**Input material:**

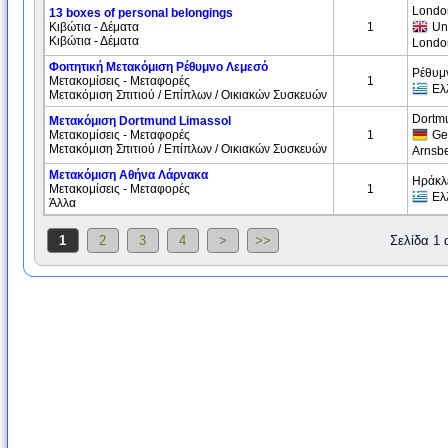
Londo
13 boxes of personal belongings
Κιβώτια - Δέματα
1
Un
Κιβώτια - Δέματα
London
Φοιτητική Μετακόμιση Ρέθυμνο Λεμεσό
Ρέθυμ
Μετακομίσεις - Μεταφορές
1
Ελ
Μετακόμιση Σπιτιού / Επίπλων / Οικιακών Συσκευών
Dortm
Μετακόμιση Dortmund Limassol
Μετακομίσεις - Μεταφορές
1
Ge
Μετακόμιση Σπιτιού / Επίπλων / Οικιακών Συσκευών
Arnsb
Μετακόμιση Αθήνα Λάρνακα
Ηράκλ
Μετακομίσεις - Μεταφορές
1
Ελ
Άλλα
1
2
3
4
>
>>
Σελίδα 1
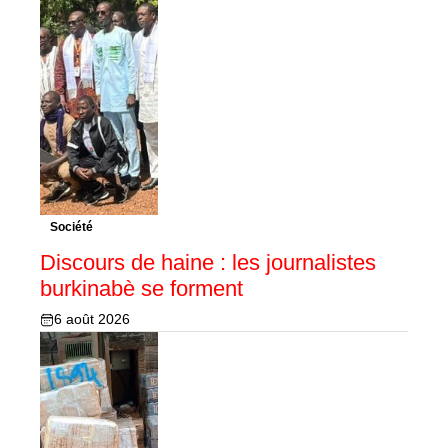
Société
Discours de haine : les journalistes
burkinabè se forment
6 août 2026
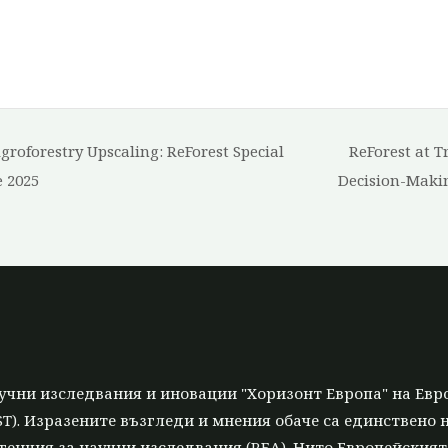
roforestry Upscaling: ReForest Special
ReForest at T
 2025
Decision-Maki
учни изследвания и иновации "Хоризонт Европа" на Евр
T). Изразените възгледи и мнения обаче са единствено н
генция за научни изследвания (REA). Нито Европейският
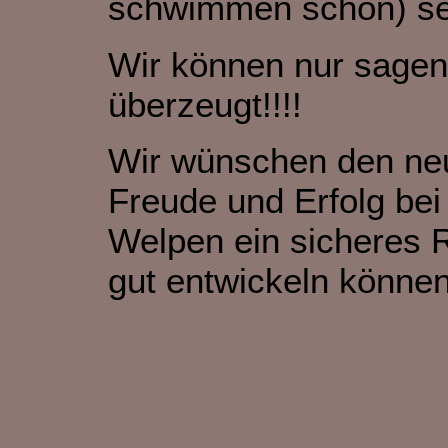
schwimmen schon) seh
Wir können nur sagen,
überzeugt!!!!
Wir wünschen den neue
Freude und Erfolg be
Welpen ein sicheres R
gut entwickeln können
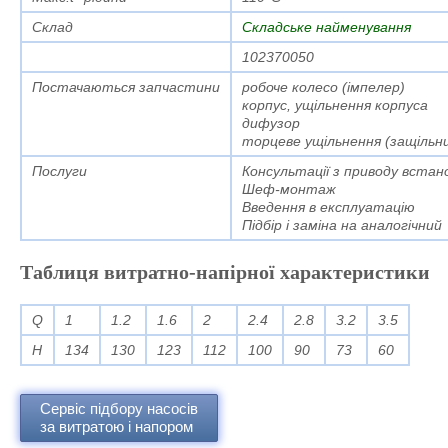
Склад
Складське найменування
102370050
Постачаються запчастини
робоче колесо (імпелер)
корпус, ущільнення корпуса
дифузор
торцеве ущільнення (защільн
Послуги
Консультації з приводу встан
Шеф-монтаж
Введення в експлуатацію
Підбір і заміна на аналогічний
Таблиця витратно-напірної характеристики
Q
1
1.2
1.6
2
2.4
2.8
3.2
3.5
H
134
130
123
112
100
90
73
60
Сервіс підбору насосів
за витратою і напором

**To do:**
From the line containing "Консультації з приводу встан" through the last line of the records, output each line exactly and nothing more.

**Output for this exercise:**
Консультації з приводу встан
Шеф-монтаж
Введення в експлуатацію
Підбір і заміна на аналогічний
Таблиця витратно-напірної характеристики
Q
1
1.2
1.6
2
2.4
2.8
3.2
3.5
H
134
130
123
112
100
90
73
60
Сервіс підбору насосів
за витратою і напором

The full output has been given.